• **RINGKASAN TUGAS 1**
Perbarui bagian teks tentang pengetahuan akan Tuhan di antara "Bagian penting pengetahuan" dan "lengkungan pada alis.", termasuk kedua batas itu, dengan mengganti "otak" menjadi "paru-paru", lalu tuliskan bagian itu kembali.
• **RINGKASAN TUGAS 2**
Jawablah pertanyaan berikut berdasarkan teks tentang pengetahuan akan Tuhan.
(a) Kesenangan ahli falak atas pengetahuannya dibandingkan dengan kesenangan siapa?
(b) Apa yang terjadi pada semua hasrat badani saat seseorang mati?
(c) Warna apa yang ditambahkan pada bibir sebagai perhiasan?
• **RINGKASAN TUGAS 3**
Lanjutkan teks tentang pengetahuan akan Tuhan mulai setelah kalimat terakhirnya.

• **TEKS BACAAN**
= = = =

Seorang ahli falak yang melalui pengetahuannya bisa memetakan bintang dan menggambarkan pergerakan mereka mendapatkan kesenangan yang lebih banyak atas pengetahuannya itu dibanding kesenangan seorang pemain catur. Maka melihat bahwa tak ada yang lebih besar dibandingkan Tuhan, alangkah besar rasa senang yang muncul dari diri yang memperoleh pengetahuan tentang Dia!

Seseorang yang dengannya hasrat akan pengetahuan ini lenyap adalah seperti dia yang telah kehilangan hasrat terhadap makanan yang sehat, atau yang lebih memilih makan tanah liat daripada makan roti. Semua harat badani lenyap saat seseorang mati, bersamaan dengan organ yang mendukungnya, tapi jiwa tidaklah mati, dan mempertahankan pengetahuan apa pun yang ia miliki tentang Tuhan, bahkan meningkatkannya.

Bagian penting pengetahuan kita tentang Tuhan timbul dari studi dan perenungan tentang tubuh kita sendiri, yang membeberkan bagi kita kekuasaan, kebijaksanaan, dan cinta sang Maha Pencipta. KekuasaanNya memungkinkan setetes kecil mani untuk berubah bentuk menjadi manusia, kearifanNya terbeber dalam rumit dan kesalingbersesuaiannya masing-​masing bagian tubuh, dan cintaNya ditunjukkan tidak hanya dengan mendukung organ-​organ tubuh yang sepenuhnya penting bagi kelangsungan hidupnya—seperti jantung, hati, dan otak—namun juga organ-​orang yang sifatnya kalah vital, seperti misalnya tangan, kaki, lidah, dan mata. Selain ini, Ia juga menambahkan sebagai perhiasan adanya warna hitam pada rambut, warna merah pada bibir, dan lengkungan pada alis.

= = = =

Data Terkumpul:
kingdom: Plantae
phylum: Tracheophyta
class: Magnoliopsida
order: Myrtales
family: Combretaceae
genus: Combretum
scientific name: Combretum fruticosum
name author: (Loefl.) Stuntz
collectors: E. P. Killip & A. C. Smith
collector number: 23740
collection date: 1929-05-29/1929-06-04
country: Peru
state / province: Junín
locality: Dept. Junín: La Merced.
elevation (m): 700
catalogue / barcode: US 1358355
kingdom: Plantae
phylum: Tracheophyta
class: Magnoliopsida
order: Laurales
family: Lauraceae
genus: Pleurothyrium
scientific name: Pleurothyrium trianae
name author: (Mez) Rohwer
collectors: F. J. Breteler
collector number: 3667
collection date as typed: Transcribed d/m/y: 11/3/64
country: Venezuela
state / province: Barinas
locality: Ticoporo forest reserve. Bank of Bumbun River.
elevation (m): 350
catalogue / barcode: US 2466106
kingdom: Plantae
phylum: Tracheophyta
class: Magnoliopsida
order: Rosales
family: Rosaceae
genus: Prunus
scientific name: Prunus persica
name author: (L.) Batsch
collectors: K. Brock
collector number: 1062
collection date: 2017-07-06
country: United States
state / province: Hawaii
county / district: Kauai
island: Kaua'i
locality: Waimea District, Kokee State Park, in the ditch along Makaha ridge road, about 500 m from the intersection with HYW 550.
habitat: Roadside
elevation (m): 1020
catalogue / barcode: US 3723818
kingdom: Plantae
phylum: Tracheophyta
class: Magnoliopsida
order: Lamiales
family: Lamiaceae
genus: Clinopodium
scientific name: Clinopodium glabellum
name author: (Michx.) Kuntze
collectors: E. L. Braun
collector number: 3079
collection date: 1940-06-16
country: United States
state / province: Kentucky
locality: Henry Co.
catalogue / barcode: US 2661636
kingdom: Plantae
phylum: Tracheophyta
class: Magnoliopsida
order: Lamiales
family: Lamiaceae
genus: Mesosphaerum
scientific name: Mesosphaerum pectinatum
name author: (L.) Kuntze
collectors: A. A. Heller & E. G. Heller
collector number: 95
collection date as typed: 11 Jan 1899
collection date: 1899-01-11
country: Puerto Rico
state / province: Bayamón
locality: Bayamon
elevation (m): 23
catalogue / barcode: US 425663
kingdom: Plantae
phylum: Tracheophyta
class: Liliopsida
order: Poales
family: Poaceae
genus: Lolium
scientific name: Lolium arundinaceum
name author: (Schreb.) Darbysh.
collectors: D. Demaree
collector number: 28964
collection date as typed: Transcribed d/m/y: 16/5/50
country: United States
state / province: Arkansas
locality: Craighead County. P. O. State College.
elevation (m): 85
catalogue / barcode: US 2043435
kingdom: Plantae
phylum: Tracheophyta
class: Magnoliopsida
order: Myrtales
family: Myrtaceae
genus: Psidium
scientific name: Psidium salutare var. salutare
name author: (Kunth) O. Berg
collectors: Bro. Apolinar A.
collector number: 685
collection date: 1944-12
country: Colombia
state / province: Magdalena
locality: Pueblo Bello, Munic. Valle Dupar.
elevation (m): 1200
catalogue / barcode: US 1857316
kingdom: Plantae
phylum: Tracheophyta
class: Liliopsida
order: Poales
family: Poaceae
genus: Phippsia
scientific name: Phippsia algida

= = = =

• **JAWABAN TERTULIS 1**
Bagian penting pengetahuan kita tentang Tuhan timbul dari studi dan perenungan tentang tubuh kita sendiri, yang membeberkan bagi kita kekuasaan, kebijaksanaan, dan cinta sang Maha Pencipta. KekuasaanNya memungkinkan setetes kecil mani untuk berubah bentuk menjadi manusia, kearifanNya terbeber dalam rumit dan kesalingbersesuaiannya masing-​masing bagian tubuh, dan cintaNya ditunjukkan tidak hanya dengan mendukung organ-​organ tubuh yang sepenuhnya penting bagi kelangsungan hidupnya—seperti jantung, hati, dan paru-paru—namun juga organ-​orang yang sifatnya kalah vital, seperti misalnya tangan, kaki, lidah, dan mata. Selain ini, Ia juga menambahkan sebagai perhiasan adanya warna hitam pada rambut, warna merah pada bibir, dan lengkungan pada alis.

• **JAWABAN TERTULIS 2**
(a) Seorang pemain catur.
(b) Semuanya lenyap bersamaan dengan organ yang mendukungnya.
(c) Merah.

• **JAWABAN TERTULIS 3**
Manusia sungguh benar disebut sebagai mikrokosmos atau dunia kecil dalam dirinya sendiri, dan struktur tubuhnya haruslah dipelajari tidak hanya oleh mereka yang ingin menjadi dokter, namun juga oleh mereka yang ingin mendapatkan pengetahuan lebih intim tentang Tuhan, sebagaimana studi tentang sifat dan corak bahasa dalam sebuah puisi makin menunjukkan bagi kita kejeniusan pengarangnya.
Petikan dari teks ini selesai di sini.